Kazakhstani swimmer (born 1986)

Dmitriy Gordiyenko (Дмитрий Геннадьевич Гордиенко; born May 20, 1986) is a Kazakh swimmer, who specialized in individual medley events. He represented his nation Kazakhstan at the 2008 Summer Olympics, and has won a career total of four medals (three golds and one silver) in a major international competition, spanning three editions of the Asian Indoor Games (2005, 2007, and 2009).

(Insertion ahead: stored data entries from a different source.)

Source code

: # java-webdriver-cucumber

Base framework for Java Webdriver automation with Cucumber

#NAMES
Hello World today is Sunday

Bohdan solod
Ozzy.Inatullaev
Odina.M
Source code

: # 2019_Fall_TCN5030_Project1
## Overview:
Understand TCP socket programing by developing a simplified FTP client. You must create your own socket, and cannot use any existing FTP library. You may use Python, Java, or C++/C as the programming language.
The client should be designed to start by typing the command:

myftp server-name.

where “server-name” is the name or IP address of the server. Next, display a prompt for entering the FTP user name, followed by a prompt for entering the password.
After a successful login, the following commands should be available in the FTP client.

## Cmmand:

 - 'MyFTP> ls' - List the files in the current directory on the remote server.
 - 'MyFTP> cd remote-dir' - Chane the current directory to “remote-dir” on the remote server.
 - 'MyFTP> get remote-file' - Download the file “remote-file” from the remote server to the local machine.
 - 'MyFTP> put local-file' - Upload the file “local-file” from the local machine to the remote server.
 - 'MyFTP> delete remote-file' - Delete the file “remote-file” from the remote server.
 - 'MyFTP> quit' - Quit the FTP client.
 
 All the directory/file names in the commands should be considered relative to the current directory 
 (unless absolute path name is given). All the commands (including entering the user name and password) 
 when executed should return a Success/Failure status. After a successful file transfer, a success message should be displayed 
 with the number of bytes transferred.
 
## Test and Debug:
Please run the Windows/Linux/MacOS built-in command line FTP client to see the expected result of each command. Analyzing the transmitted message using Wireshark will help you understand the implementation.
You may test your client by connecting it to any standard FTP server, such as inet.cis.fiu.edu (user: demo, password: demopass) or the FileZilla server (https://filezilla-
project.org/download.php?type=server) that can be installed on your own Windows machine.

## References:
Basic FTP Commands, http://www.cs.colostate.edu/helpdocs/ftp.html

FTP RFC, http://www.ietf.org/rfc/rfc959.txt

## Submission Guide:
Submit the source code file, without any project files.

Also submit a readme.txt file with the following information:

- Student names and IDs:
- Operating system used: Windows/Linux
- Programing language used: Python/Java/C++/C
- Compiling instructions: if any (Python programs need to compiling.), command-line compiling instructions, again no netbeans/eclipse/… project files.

Gordiyenko competed for the Kazakh squad in a medley double at the 2008 Summer Olympics in Beijing with five days apart from each other. Leading up to the Games, he scored a time of 2:01.49 (200 m individual medley) and 4:27.15 (400 m individual medley), respectively, to take the medley crowns and clear the FINA B-cut each at the Kazakhstan Open Championships in Almaty. In the 400 m individual medley, Gordiyenko rallied from fourth towards the freestyle leg in the opening heat to fight off against three fastest swimmers in a sprint challenge, but could not catch the hard-charging Croatian Nikša Roki to finish only with a second-place time and twenty-sixth overall in 4:25.20. Four nights later, in the 200 m individual medley, Gordiyenko touched out Germany's Markus Deibler on the final stretch by nearly half of his body length to save the seventh spot in 2:03.92, but fell short for the semifinals with a thirty-seventh overall placement from the prelims.